Но проводники уже вносили подносы: жирный борщ с ватрушками, кувшинчик сметаны, упругие пельмени, баранья нога в коричневых грибах. Все не вмещались, толпились в коридоре. Ну-ка, открывай роток! Ням-ням! Как вкусно будет нашему Рудольфику! Скажи доктору АА! Не хочешь? Погоди же, упрямец! И он выхватил из саквояжа стальную линейку, и вдавил мне её меж зубов.
105. Истории безоблачного детства. О надгробиях
Когда мы были маленькими, мы однажды поспорили – охраняет ли кладбище патруль? Колик утверждал, что без патруля искатели сокровищ распотрошили бы все могилы; Толик смеялся и заявлял, что никакого кладбищенского патруля не существует; Валик доказывал, что патруль существует, но охраняет не кладбище, а город, на случай восстания мертвецов; мы же с Хулио спорили о другом – в самом ли деле на кладбище растёт земляника, или поэтессы сочиняют?

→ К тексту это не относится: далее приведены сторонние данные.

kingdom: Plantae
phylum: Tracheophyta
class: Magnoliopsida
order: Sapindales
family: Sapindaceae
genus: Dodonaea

После обеда мы начали собираться, но отвлекались то на зефир, то на котяток, то на мультфильмы, и в итоге выступили в полседьмого, а добрались до кладбища в начале девятого, уже в лёгких дымчатых сумерках. Ни лихих морпехов, ни спецназовцев, как надеялся Валик, мы не увидели, но вокруг полосатой караульной будки действительно прохаживался патруль – престарелый усатый гренадёр, в фуражке и длинном сером дождевике с широким воротником, со штыковым ружьём за спиной. Мы спросили у него, не было ли происшествий, и он благодушно заверил, что сегодня всё спокойно. На вопрос о землянике он развёл руками – не ведаю мол, не интересовался. Мы поблагодарили его за службу и двинулись вглубь кладбища, всматриваясь в траву вокруг могил. Нам попадались цветы, увядшие и искусственные, венки, лампадки, свечки, конфеты, рюмочки, но никакой земляники не было, ни крупной, ни мелкой. Скоро даже Хулио перестал искать, предположив, что во мраке она прячется, а утром на свету снова выглядывает. Это называется гелиотропизм. А ещё бывает гелиоморфизм, добавил Толик. Мы побрели назад, разглядывая надгробья, и уже почти дошли до ворот, как вдруг на одном из памятников я заметил знакомые лица. В одну секунду я метнулся туда, склонился и в ужасе закричал. Братики подбежали ко мне и тоже завопили: на надгробиях были высечены портреты наших папы и мамы! Кузнечики смолкли, с часовни взлетела стая ворон, а гренадёр засвистел и затопал к нам, заряжая на ходу ружьё. Убедившись, что нам никто не угрожает, он облегчённо крякнул, выяснил адрес и без лишних разговоров отправил нас домой на такси.